De sa bouche le "lion" Neptune nous raconte des histoires d'amour
Seulement voilà, la piscine est construite à un moment où le déclin industriel de la ville commence. En 1985, les conditions de sécurité ne sont plus réunies et l'établissement doit fermer. En 1990, on pense à le reconvertir en musée et c'est une totale réussite. D'abord, j'adore me promener le long du bassin aujourd'hui bordé de statues néoclassiques qui s'alanguissent en regardant le spectacle du passé. Comme des vieux fous, ils observent les spectres des anciens nageurs. Il y a aussi toute une collection liée au textile mais j'avoue que je n'ai jamais été trop fan de cela. Au fond du bassin, le magnifique cadeau de Sèvres célèbre pour sa porcelaine. Ici, elle a offert un portail en grés émaillé polychrome qui avait été montré aux yeux du monde lors de l'exposition universelle de Gand en 1913. Le musée est aussi consacré à la peinture et à la sculpture, son oeuvre phare étant La Petite châtelaine de Camille Claudel qui souffre dans cette oeuvre surement à cause de son amant Rodin. Dans les peintures, je me souviens d'un superbe tableau à propos de Charlotte Corday qui n'a rien à voir avec le Marat de David. Ici, Corday est une victime, pas une coupable. On peut aussi admirer le travail des peintres locaux notamment avec des tableaux de combats de coq très populaires dans l'ère industrielle. Et en prime, il y a même un portrait exécuté par Tamara de Lempicka, une de mes peintres préférées. Laissez tomber vos préjugés sur Roubaix. La ville est pauvres certe, ce musée est malgré tout une mine d'or.

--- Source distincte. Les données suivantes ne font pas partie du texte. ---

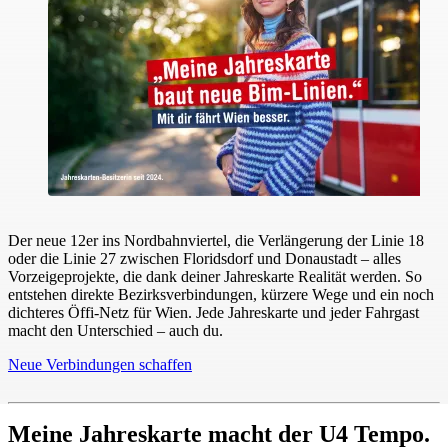
Der neue 12er ins Nordbahnviertel, die Verlängerung der Linie 18
oder die Linie 27 zwischen Floridsdorf und Donaustadt – alles
Vorzeigeprojekte, die dank deiner Jahreskarte Realität werden. So
entstehen direkte Bezirksverbindungen, kürzere Wege und ein noch
dichteres Öffi-Netz für Wien. Jede Jahreskarte und jeder Fahrgast
macht den Unterschied – auch du.
Neue Verbindungen schaffen
Meine Jahreskarte macht der U4 Tempo.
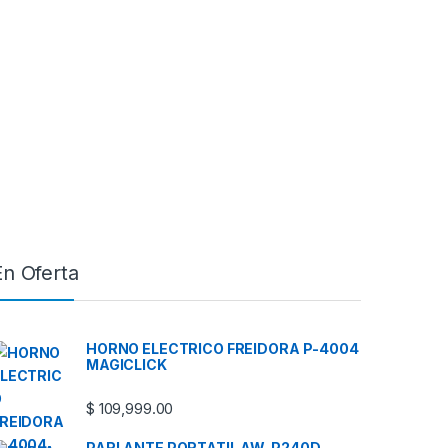
En Oferta
HORNO ELECTRICO FREIDORA P-4004
MAGICLICK
$
109,999.00
PARLANTE PORTATIL AW-P240D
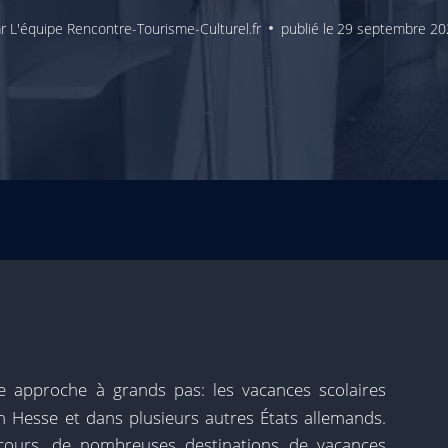
r
L'équipe Rencontre-Tourisme-Culturel.fr
publié le
29 septembre 20
 approche à grands pas: les vacances scolaires
Hesse et dans plusieurs autres États allemands.
ours, de nombreuses destinations de vacances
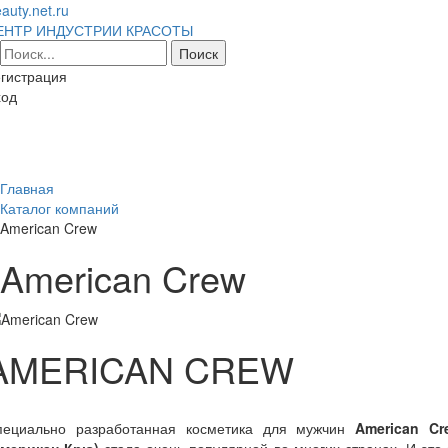
auty.net.ru
ЕНТР ИНДУСТРИИ КРАСОТЫ
гистрация
ход
Toggl
naviga
Главная
Каталог компаний
American Crew
American Crew
AMERICAN CREW
пециально разработанная косметика для мужчин
American Cr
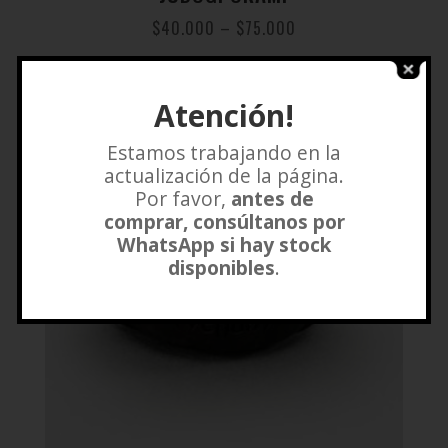
$
40.000
–
$
75.000
Añadir a lista de deseos
Atención!
Estamos trabajando en la
actualización de la página.
Por favor,
antes de
comprar, consúltanos por
WhatsApp si hay stock
disponibles
.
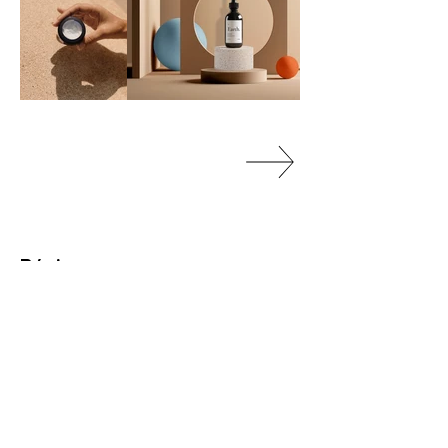
Páginas
Quem somos
Produtos
Política de
Privacidade
Contatos
E-mail:
contato@produza.com.br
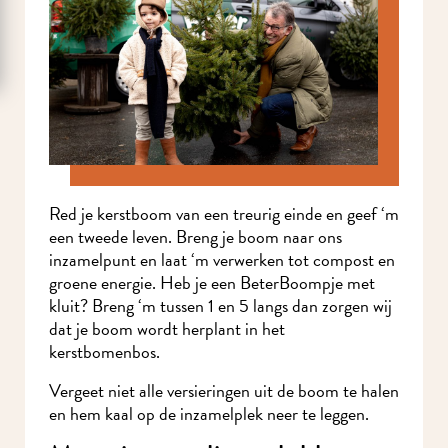
Red je kerstboom van een treurig einde en geef ‘m
een tweede leven. Breng je boom naar ons
inzamelpunt en laat ‘m verwerken tot compost en
groene energie. Heb je een BeterBoompje met
kluit? Breng ‘m tussen 1 en 5 langs dan zorgen wij
dat je boom wordt herplant in het
kerstbomenbos.
Vergeet niet alle versieringen uit de boom te halen
en hem kaal op de inzamelplek neer te leggen.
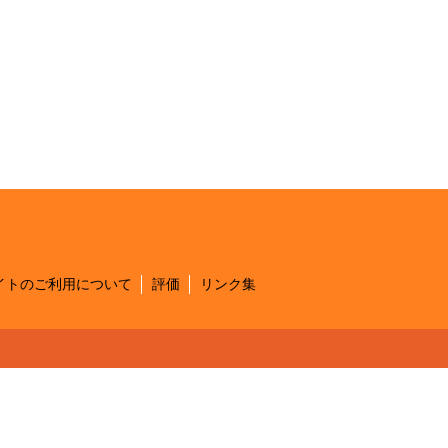
イトのご利用について
評価
リンク集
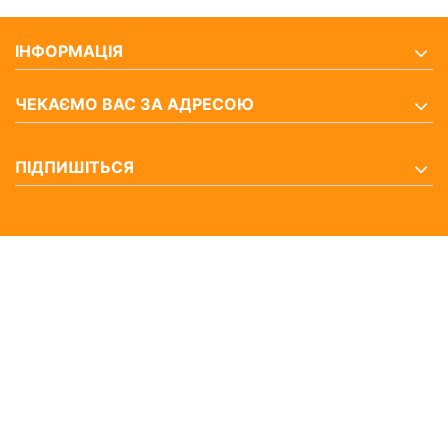
ІНФОРМАЦІЯ
ЧЕКАЄМО ВАС ЗА АДРЕСОЮ
ПІДПИШІТЬСЯ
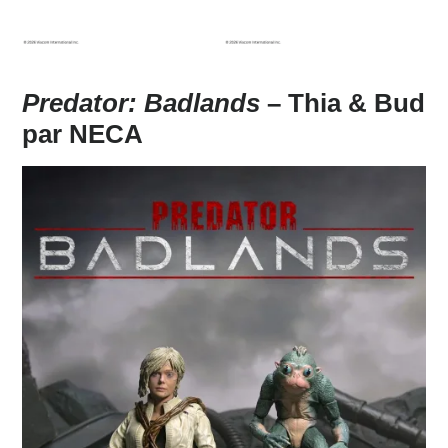
Predator: Badlands
– Thia & Bud
par NECA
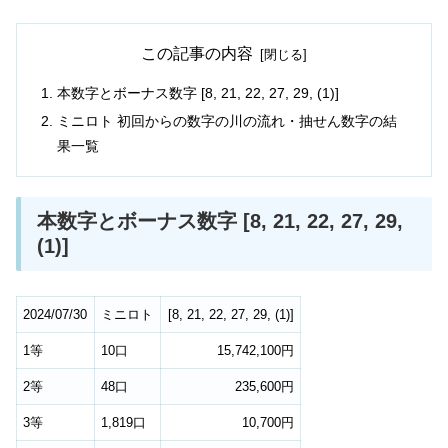
この記事の内容
本数字とボーナス数字 [8, 21, 22, 27, 29, (1)]
ミニロト 初回からの数字の川の流れ・抽せん数字の結
果一覧
本数字とボーナス数字 [8, 21, 22, 27, 29,
(1)]
2024/07/30
ミニロト
[
8
,
21
,
22
,
27
,
29
,
(1)
]
1等
10口
15,742,100円
2等
48口
235,600円
3等
1,819口
10,700円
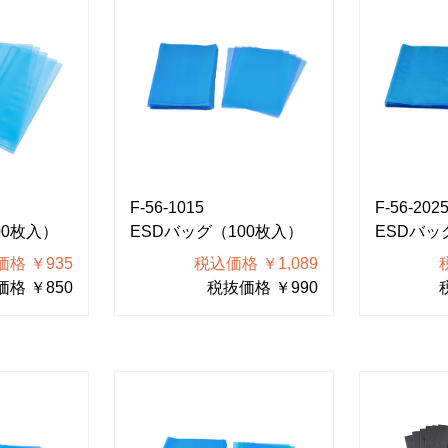
F-56-1015
F-56-202
00枚入）
ESDバッグ（100枚入）
ESDバッ
格 ￥935
税込価格 ￥1,089
格 ￥850
税抜価格 ￥990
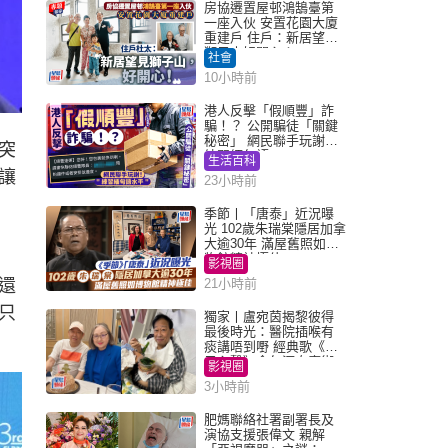
房協遷置屋邨鴻鵠臺第
一座入伙 安置花園大廈
重建戶 住戶：新居望見
獅子山好開心！
社會
10小時前
港人反擊「假順豐」詐
騙！？ 公開騙徒「關鍵
秘密」 網民聯手玩謝：
突
練習緬甸語
生活百科
讓
23小時前
季節丨「唐泰」近況曝
光 102歲朱瑞棠隱居加拿
大逾30年 滿屋舊照如博
物館精神極佳
影視圈
還
21小時前
只
獨家丨盧宛茵揭黎彼得
最後時光：醫院插喉有
痰講唔到嘢 經典歌《浪
子心聲》金句源自廟街
影視圈
睇相佬
3小時前
肥媽聯絡社署副署長及
演協支援張偉文 親解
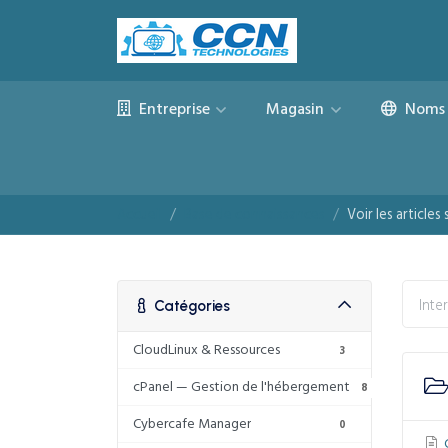
Entreprise
Magasin
Noms 
Accueil
Base de connaissances
Voir les article
Catégories
CloudLinux & Ressources
3
cPanel — Gestion de l'hébergement
8
Cybercafe Manager
0
C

Charlotte Corday s'est faite choppée
Bon à savoir
- Ouvert du mardi au dimanche: du mardi au jeudi (11-18h), vendredi (11h-20h), week end (13h-18h). C'est aussi fermé les jours fériés
- Entrée: 5,5 euros (4 euros, tarif réduit), 9,50 euros avec expositions temporaires (6 euros tarif réduit). Le musée est gratuit tous les premiers dimanches du mois et pour les étudiants, l'accès aux expositions temporaires est gratuit tous les vendredis.